EXTRACTED TEXT -
Upon completion, MeridianLink will become a private company headquartered in Irvine, California. Larry Katz will assume the role of President & CEO, succeeding Nicolaas Vlok, with plans to accelerate product innovation, enhance AI and data capabilities, and strengthen customer experience. “Together with Centerbridge, we will unlock the potential of this company by accelerating innovation and delivering exceptional customer experiences,” said Katz.
Why it Matters: This acquisition highlights the growing appetite among private equity firms for vertical SaaS leaders in fintech infrastructure; companies with resilient recurring revenues, entrenched customer bases, and expansion potential through AI and product integration. By taking MeridianLink private, Centerbridge can pursue long-term investments in platform capabilities and bolt-on acquisitions without the quarterly earnings pressures of public markets. The deal also reflects a broader trend of PE sponsors targeting mid-cap fintech players as anchor assets for consolidation strategies, leveraging their established market positions to drive growth.
With nearly 2,000 financial institution clients, MeridianLink offers significant cross-sell and scale advantages, aligning with PE’s focus on scalable, mission-critical technology. In a more selective lending environment, this transaction signals that well-positioned fintech infrastructure providers remain premium targets for private capital deployment.
Compass Call: Turn the Exit Bottleneck into a Valuation Breakthrough
In today's challenging exit environment—characterized by extended hold periods, selective buyers, and intensified due diligence—the winners are those actively preparing their portfolio companies for exit while simultaneously driving value creation. These strategic priorities will help global private capital teams transform market uncertainty into compelling investment narratives, streamlined processes, and premium outcomes.
Accelerate value creation through exit-focused operational excellence. Transform exit preparation from a reactive checklist into a proactive value-creation engine. Focus on high-impact, 90-day initiatives that generate measurable EBITDA improvements: optimize pricing and product mix, drive SG&A efficiency, and unlock working capital. These efforts create underwritable cash flows that support premium valuations and reduce buyer risk.
Build institutional-grade transparency that accelerates decision-making. Establish the financial infrastructure that sophisticated buyers expect from day one. Implement GAAP-compliant reporting segmented by product, customer, and geography. Deploy real-time KPI dashboards tracking growth, margins, retention, and cash conversion. Prepare normalized working capital analyses that eliminate buyer uncertainty and compress diligence timelines.
Deploy flexible exit strategies that maximize optionality. Complete portfolio company integrations and execute strategic bolt-on acquisitions before initiating exit processes. Consider partial realizations to provide interim liquidity while preserving upside participation. Leverage continuation funds selectively when additional time can meaningfully enhance value realization.
Opening & Closing Remarks from Erik Boender, Vice President & COO, Private Capital Global (a Sparc Group company)
Thank you for reading this week's edition of The Private Capital Compass. The strategies we've highlighted this week, from AI-driven operational improvements to systematic exit readiness, represent the tactical precision required to generate premium outcomes in today's environment.
We hope this edition provided actionable insights into the shifting dynamics reshaping value creation across private markets.

STORED DATA -

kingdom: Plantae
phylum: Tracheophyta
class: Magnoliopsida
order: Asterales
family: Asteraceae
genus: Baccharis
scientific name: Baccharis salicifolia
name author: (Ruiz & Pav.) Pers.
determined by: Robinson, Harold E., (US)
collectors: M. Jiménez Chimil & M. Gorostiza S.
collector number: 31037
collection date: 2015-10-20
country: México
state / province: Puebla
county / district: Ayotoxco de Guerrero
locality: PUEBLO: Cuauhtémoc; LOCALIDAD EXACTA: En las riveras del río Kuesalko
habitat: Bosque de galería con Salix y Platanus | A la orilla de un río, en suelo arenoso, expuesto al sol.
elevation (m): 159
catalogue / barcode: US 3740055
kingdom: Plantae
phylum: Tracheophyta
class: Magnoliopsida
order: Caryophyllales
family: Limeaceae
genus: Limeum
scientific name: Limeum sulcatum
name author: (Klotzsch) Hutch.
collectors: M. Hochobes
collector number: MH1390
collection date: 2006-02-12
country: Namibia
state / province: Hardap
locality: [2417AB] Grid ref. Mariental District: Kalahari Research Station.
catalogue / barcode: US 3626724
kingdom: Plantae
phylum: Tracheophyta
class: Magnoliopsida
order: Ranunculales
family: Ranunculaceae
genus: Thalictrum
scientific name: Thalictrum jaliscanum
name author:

PROMPT 1 -
Please quote the passage of the Private Capital Compass excerpt that starts with the words containing "Deploy flexible exit" and ends with "across private markets.".
PROMPT 2 -
In the Private Capital Compass excerpt, who will succeed Nicolaas Vlok as President & CEO of MeridianLink?

EXERCISE ANSWER 1 -
Deploy flexible exit strategies that maximize optionality. Complete portfolio company integrations and execute strategic bolt-on acquisitions before initiating exit processes. Consider partial realizations to provide interim liquidity while preserving upside participation. Leverage continuation funds selectively when additional time can meaningfully enhance value realization.
Opening & Closing Remarks from Erik Boender, Vice President & COO, Private Capital Global (a Sparc Group company)
Thank you for reading this week's edition of The Private Capital Compass. The strategies we've highlighted this week, from AI-driven operational improvements to systematic exit readiness, represent the tactical precision required to generate premium outcomes in today's environment.
We hope this edition provided actionable insights into the shifting dynamics reshaping value creation across private markets.

EXERCISE ANSWER 2 -
Larry Katz